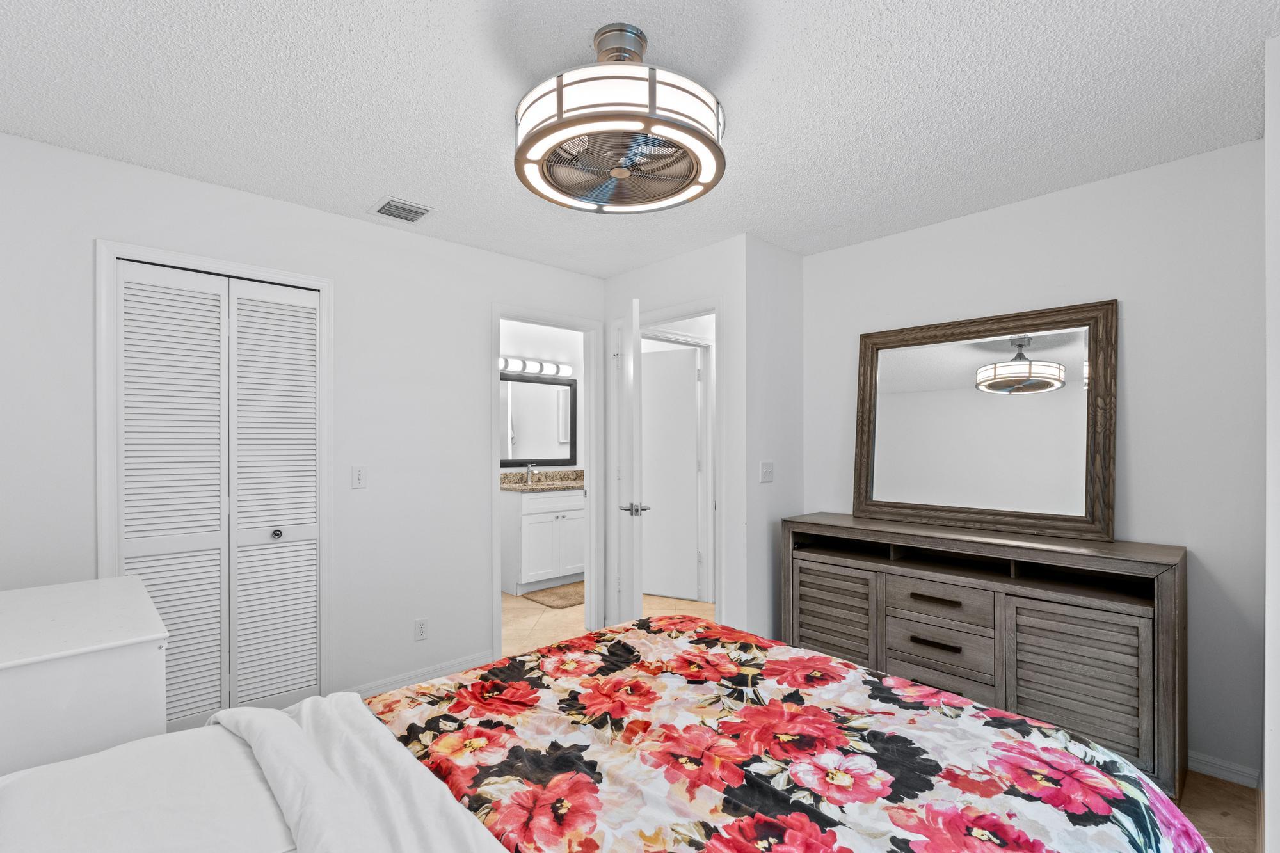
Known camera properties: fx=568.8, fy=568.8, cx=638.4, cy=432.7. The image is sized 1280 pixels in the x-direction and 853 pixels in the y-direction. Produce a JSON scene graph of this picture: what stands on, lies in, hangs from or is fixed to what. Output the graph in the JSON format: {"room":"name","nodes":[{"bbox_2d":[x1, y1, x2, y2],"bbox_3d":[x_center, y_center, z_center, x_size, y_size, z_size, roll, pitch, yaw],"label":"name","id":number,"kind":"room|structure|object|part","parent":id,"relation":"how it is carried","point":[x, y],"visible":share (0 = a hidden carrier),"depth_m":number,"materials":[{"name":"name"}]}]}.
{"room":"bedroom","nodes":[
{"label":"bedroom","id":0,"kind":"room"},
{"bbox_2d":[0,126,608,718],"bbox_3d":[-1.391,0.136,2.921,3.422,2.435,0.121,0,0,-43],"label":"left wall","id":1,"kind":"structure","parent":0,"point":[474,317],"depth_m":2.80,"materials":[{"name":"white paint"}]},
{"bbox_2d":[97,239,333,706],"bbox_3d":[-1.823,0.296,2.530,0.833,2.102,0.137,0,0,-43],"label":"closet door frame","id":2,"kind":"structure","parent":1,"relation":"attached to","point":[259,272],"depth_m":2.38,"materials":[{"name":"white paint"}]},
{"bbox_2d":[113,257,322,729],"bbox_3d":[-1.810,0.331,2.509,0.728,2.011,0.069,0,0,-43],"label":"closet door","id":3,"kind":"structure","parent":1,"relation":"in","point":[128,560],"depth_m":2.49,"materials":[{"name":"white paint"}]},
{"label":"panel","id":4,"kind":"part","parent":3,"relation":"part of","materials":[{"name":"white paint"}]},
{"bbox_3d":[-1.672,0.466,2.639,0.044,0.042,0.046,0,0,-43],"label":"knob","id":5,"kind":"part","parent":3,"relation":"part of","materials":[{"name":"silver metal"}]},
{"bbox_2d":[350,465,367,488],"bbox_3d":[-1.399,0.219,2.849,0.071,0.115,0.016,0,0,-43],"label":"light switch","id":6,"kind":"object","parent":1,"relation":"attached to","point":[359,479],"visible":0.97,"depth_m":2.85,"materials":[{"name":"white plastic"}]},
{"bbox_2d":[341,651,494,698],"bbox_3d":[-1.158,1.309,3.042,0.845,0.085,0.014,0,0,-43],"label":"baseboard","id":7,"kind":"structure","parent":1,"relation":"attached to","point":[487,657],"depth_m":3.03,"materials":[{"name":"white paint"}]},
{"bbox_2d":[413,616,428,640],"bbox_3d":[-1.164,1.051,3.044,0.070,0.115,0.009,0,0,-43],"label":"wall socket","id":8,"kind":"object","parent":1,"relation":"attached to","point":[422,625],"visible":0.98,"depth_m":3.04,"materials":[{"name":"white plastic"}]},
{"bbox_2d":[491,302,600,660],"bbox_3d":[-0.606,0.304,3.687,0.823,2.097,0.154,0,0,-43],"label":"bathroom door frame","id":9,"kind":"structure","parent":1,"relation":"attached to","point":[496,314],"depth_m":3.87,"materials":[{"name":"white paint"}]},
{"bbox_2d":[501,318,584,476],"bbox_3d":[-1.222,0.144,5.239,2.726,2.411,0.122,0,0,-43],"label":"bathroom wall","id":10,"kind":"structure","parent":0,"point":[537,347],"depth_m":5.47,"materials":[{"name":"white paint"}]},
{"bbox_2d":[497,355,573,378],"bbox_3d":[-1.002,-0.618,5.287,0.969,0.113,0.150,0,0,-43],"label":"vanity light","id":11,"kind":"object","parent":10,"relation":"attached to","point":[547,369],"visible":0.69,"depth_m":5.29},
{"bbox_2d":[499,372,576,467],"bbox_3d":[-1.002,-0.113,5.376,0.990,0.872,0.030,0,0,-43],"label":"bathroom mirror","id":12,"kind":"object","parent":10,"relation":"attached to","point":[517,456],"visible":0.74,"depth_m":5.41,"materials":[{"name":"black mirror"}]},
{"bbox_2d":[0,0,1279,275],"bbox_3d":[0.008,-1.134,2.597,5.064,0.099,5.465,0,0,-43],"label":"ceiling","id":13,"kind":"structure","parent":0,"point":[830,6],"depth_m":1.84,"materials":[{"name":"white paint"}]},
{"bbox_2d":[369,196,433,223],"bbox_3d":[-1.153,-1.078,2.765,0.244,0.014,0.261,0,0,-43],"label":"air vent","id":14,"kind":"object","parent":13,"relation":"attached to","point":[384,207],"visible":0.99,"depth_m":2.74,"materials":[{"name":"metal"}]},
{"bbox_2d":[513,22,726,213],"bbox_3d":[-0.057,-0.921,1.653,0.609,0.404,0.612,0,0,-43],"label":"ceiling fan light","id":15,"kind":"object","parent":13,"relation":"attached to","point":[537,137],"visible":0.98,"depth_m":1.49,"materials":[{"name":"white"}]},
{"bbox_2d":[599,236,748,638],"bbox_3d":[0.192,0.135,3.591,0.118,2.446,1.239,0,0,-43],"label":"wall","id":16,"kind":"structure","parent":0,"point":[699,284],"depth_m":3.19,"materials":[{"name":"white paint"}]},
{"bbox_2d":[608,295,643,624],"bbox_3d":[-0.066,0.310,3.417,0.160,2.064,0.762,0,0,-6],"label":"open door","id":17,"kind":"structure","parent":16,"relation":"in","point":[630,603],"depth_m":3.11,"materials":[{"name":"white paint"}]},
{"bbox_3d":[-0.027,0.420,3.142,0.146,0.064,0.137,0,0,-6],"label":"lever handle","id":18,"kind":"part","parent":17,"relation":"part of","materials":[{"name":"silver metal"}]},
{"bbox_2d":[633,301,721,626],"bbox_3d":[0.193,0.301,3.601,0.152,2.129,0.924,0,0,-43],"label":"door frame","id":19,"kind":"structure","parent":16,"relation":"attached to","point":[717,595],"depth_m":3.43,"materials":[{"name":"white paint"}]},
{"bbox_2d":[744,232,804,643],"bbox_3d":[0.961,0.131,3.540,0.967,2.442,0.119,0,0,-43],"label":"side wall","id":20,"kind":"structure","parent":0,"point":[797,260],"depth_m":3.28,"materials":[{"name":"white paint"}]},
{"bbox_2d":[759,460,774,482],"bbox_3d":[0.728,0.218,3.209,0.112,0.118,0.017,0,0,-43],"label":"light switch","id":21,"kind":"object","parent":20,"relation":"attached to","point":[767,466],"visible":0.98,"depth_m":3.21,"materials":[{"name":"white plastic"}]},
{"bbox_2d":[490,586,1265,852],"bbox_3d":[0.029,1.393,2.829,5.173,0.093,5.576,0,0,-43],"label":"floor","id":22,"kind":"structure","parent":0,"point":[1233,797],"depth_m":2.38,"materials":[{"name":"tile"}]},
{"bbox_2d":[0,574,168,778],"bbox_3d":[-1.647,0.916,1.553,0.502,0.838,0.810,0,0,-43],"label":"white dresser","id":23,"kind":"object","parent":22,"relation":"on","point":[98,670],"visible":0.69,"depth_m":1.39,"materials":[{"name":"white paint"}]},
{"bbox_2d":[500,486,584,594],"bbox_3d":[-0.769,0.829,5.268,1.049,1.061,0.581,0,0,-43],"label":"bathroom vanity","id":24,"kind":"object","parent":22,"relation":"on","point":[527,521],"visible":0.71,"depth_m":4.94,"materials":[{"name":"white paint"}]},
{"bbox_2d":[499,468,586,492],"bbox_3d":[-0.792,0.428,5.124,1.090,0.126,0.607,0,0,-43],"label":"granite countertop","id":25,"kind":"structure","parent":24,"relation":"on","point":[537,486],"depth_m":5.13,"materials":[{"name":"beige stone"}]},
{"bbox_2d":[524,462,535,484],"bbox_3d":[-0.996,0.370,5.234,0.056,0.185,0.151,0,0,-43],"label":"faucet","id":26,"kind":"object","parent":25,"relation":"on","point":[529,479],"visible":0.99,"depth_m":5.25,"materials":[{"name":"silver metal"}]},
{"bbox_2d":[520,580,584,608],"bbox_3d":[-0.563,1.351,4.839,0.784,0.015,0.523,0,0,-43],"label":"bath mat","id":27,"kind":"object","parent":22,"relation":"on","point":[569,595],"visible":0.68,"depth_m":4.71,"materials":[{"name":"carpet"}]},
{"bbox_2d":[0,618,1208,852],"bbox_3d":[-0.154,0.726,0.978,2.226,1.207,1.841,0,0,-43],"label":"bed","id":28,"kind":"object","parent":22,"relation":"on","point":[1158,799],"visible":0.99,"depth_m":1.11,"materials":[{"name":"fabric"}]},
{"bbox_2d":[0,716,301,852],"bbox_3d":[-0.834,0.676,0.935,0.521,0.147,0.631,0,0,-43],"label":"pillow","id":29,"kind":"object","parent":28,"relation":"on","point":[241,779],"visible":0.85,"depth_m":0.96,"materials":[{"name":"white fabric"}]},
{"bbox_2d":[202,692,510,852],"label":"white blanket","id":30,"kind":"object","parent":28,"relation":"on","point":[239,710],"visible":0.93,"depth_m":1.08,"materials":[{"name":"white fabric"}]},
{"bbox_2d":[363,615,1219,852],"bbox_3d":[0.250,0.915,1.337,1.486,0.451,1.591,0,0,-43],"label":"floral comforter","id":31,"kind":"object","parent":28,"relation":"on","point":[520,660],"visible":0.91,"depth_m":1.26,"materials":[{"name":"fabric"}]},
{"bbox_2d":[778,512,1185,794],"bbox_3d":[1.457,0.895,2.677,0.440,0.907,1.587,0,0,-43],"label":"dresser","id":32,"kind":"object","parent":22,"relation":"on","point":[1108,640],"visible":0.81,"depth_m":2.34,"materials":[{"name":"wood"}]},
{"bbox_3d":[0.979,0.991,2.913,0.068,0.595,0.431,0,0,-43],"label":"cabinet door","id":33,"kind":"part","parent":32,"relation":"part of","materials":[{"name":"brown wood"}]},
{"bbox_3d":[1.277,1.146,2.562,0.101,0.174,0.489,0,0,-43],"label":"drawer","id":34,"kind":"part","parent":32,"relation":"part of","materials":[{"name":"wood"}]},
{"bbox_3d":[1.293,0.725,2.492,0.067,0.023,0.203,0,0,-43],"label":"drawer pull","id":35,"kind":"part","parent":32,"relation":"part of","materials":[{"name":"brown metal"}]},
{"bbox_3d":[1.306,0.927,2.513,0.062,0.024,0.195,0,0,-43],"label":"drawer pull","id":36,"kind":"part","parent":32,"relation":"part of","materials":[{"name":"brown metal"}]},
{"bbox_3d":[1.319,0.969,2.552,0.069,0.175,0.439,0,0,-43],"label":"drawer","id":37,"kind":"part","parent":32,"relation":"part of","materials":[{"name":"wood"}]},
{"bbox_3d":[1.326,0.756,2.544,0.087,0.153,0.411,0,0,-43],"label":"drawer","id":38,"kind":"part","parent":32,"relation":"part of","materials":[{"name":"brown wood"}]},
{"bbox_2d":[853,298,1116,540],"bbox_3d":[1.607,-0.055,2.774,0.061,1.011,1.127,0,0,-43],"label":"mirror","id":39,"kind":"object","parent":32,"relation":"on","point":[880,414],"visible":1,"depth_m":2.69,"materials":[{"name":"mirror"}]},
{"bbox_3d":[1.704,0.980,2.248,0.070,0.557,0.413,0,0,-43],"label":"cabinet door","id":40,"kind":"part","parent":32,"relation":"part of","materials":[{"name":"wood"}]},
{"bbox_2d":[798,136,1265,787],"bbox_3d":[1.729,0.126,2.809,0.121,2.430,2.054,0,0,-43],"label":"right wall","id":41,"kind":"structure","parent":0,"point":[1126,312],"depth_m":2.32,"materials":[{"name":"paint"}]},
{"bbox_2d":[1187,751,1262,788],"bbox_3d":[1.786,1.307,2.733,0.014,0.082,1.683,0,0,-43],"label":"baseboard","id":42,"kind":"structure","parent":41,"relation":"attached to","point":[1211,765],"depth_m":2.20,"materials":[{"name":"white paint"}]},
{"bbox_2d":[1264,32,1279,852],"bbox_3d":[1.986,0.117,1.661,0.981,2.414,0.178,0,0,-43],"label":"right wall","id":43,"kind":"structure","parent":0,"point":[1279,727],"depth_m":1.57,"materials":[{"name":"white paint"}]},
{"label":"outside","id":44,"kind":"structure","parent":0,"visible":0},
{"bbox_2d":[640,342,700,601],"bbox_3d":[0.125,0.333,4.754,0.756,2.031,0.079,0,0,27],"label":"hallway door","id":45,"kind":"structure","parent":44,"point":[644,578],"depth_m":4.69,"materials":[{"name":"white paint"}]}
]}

::::

What to produce: Counting only lines with the word "vanity" in them, say how many there are in the entries above, with no other words.

Solution: 2